Foreign minister’s boasts to North Korean envoy: ‘We have biggest ship registry’

No condemnation of planned rocket test by Tonio Borg in meeting with pariah state’s envoy but chest-beating on investment, tourism and ship register.

Tonio Borg made no mention of his meeting with the North Korean envoy while the PN media condemned the same meeting with Opposition leader Joseph Muscat.
Tonio Borg made no mention of his meeting with the North Korean envoy while the PN media condemned the same meeting with Opposition leader Joseph Muscat.

Foreign minister Tonio Borg failed to express international condemnation on the planned rocket tests by the communist dictatorship of North Korea or express concern on its dismal human rights record during a courtesy visit by the pariah state's ambassador, a parliamentary question on Monday evening revealed.

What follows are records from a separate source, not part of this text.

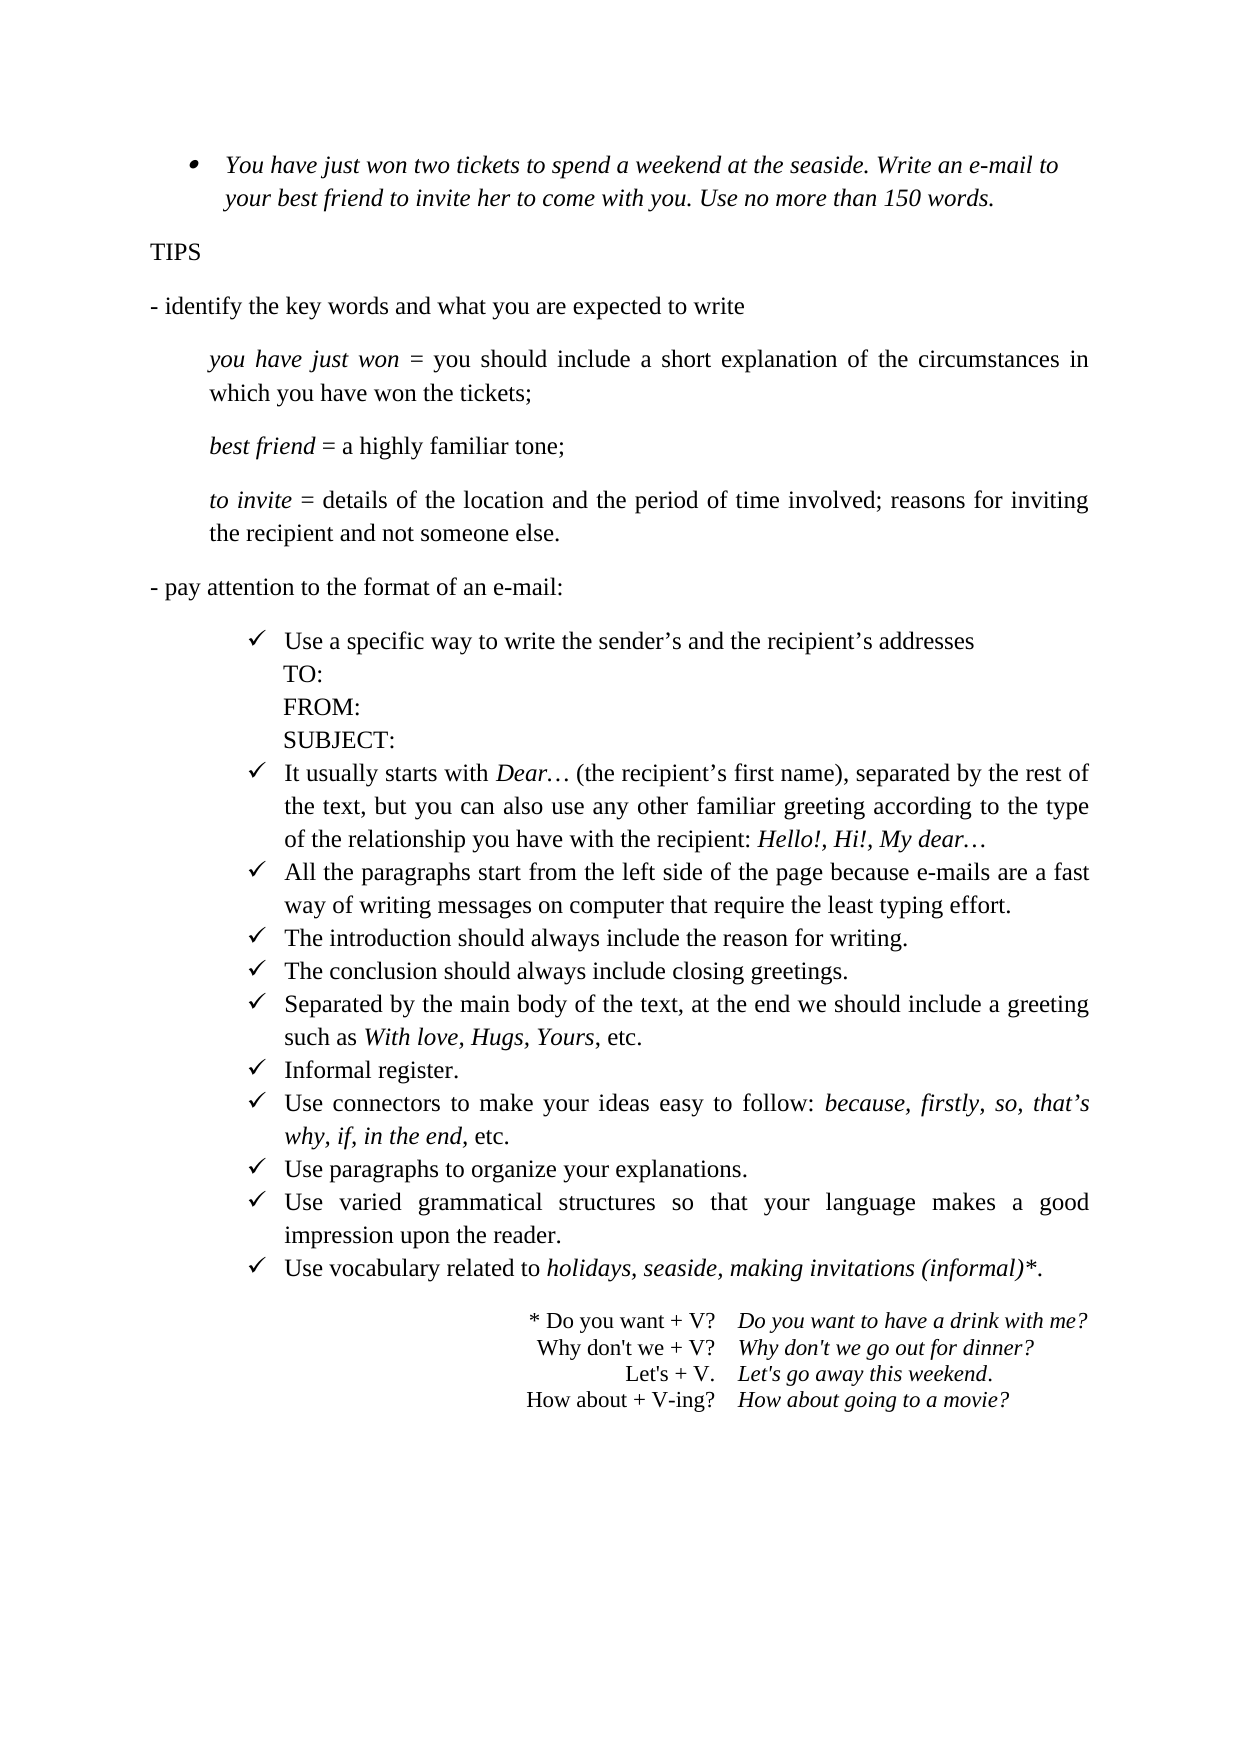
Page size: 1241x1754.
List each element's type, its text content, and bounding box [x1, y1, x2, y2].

list Use varied grammatical structures so that your language makes a good impression upon the reader. [247, 1187, 1090, 1249]
list The introduction should always include the reason for writing. [247, 923, 1090, 952]
text you have just won = you should include a short explanation of the circumstances in which you have won the tickets; [209, 344, 1090, 406]
list You have just won two tickets to spend a weekend at the seaside. Write an e-mail to your best friend to invite her to come with you. Use no more than 150 words. [187, 150, 1090, 212]
text best friend = a highly familiar tone; [209, 431, 1090, 460]
list Separated by the main body of the text, at the end we should include a greeting such as With love, Hugs, Yours, etc. [247, 989, 1090, 1051]
table_header * Do you want + V? Why don't we + V? Let's + V. How about + V-ing? [509, 1307, 726, 1441]
table_header Do you want to have a drink with me? Why don't we go out for dinner? Let's go away this weekend. How about going to a movie? [726, 1307, 1102, 1441]
text to invite = details of the location and the period of time involved; reasons for inviting the recipient and not someone else. [209, 485, 1090, 547]
list Informal register. [247, 1055, 1090, 1084]
list Use a specific way to write the sender’s and the recipient’s addresses [247, 626, 1090, 655]
text TO: [283, 659, 1090, 688]
text SUBJECT: [283, 725, 1090, 754]
list The conclusion should always include closing greetings. [247, 956, 1090, 985]
list It usually starts with Dear… (the recipient’s first name), separated by the rest of the text, but you can also use any other familiar greeting according to the type of the relationship you have with the recipient: Hello!, Hi!, My dear… [247, 758, 1090, 853]
text - identify the key words and what you are expected to write [150, 291, 1090, 319]
list Use connectors to make your ideas easy to follow: because, firstly, so, that’s why, if, in the end, etc. [247, 1088, 1090, 1150]
list Use vocabulary related to holidays, seaside, making invitations (informal)*. [247, 1253, 1090, 1282]
list Use paragraphs to organize your explanations. [247, 1154, 1090, 1183]
text - pay attention to the format of an e-mail: [150, 572, 1090, 601]
list All the paragraphs start from the left side of the page because e-mails are a fast way of writing messages on computer that require the least typing effort. [247, 857, 1090, 919]
text TIPS [150, 237, 1090, 266]
text FROM: [283, 692, 1090, 721]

While the PN media is putting much store in condemning the meeting between Han Tae Song and Labour leader Joseph Muscat in a farewell call by the ambassador, largely on the strength of a press release by North Korean state agency KCNA, Tonio Borg had to reveal in parliament that during the meeting he talked about Malta's record number of tourists in 2011, Malta's ship registry being the largest in Europe, the high rate of direct foreign investment, and its low rate of unemployment.

"I also augured that talks with South Korea will resume and peaceful solutions are found to the conflict between them," Borg told the House.

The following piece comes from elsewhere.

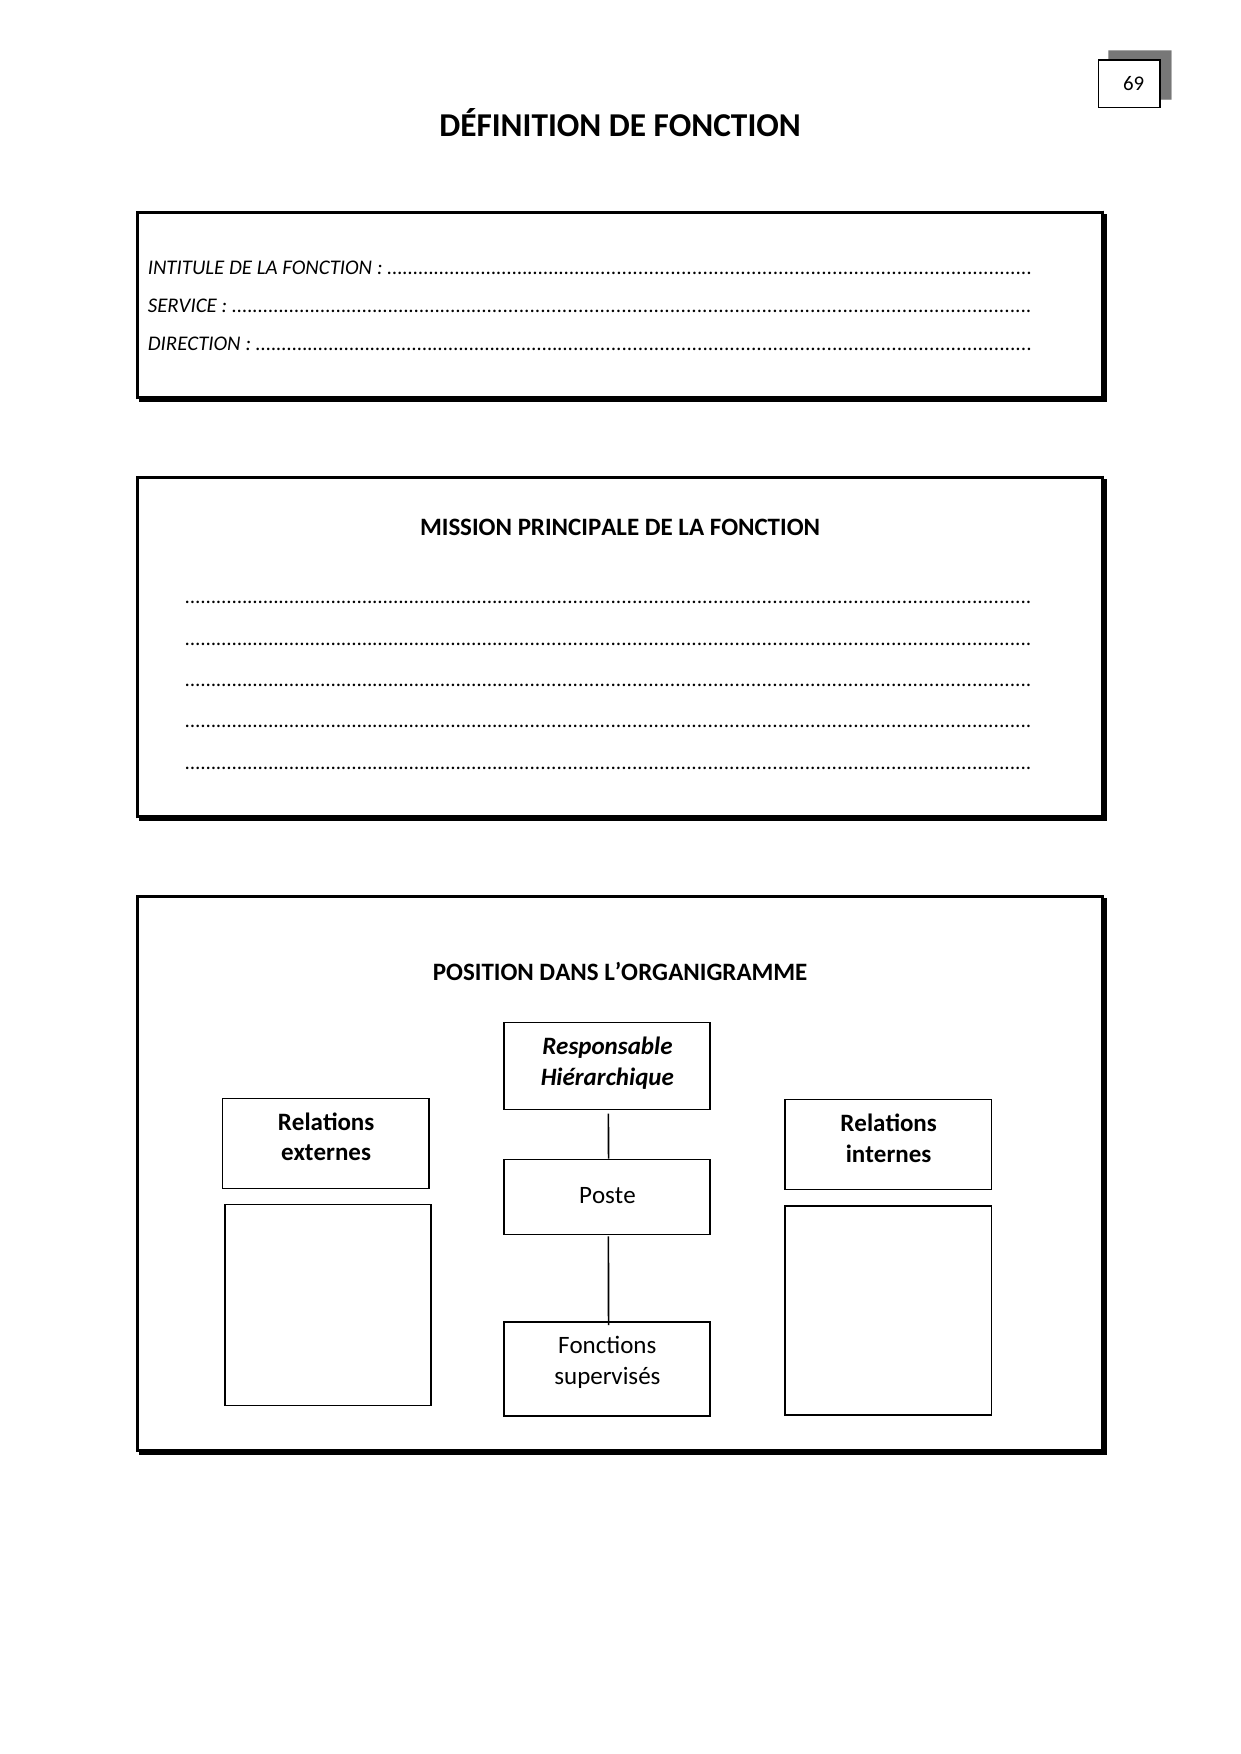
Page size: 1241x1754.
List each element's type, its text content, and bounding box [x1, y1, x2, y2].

The meeting requested by the North Korean ambassador upon the expiry of his term in office took place on 3 April, ten days before the failed launching of a satellite to mark the centenary of North Korea's first communist dictator Kim il Sung.

The launching of the long-range rocket to mark the centenary of founder Kim Il-sung's birth sparked condemnation from the US, South Korea, Japan and others who claim North Korea's ambition is in violation of a United Nations resolution.

Herman Van Rompuy, president of the European Council, expressed deep concern on the satellite launch and the "human rights and humanitarian situation" in North Korea on 28 March a few days before the ambassador's meeting with Borg.

The Nationalist Party had previously condemned the Labour Party, largely on reports by North Korea's news agency. which claimed that during a meeting with the same ambassador Opposition leader Joseph Muscat described the regime's ambition to launch a satellite as "a legitimate right of sovereign states", and that he would expand the friendly relations between Labour and the Democratic Republic of North Korea.

In a statement the Labour Party did not deny saying that launching satellites is a legitimate sovereign right but "clarified" that in the meeting Labour expressed "clear opposition to nuclear armaments" while stating that it respected the integrity of sovereign states.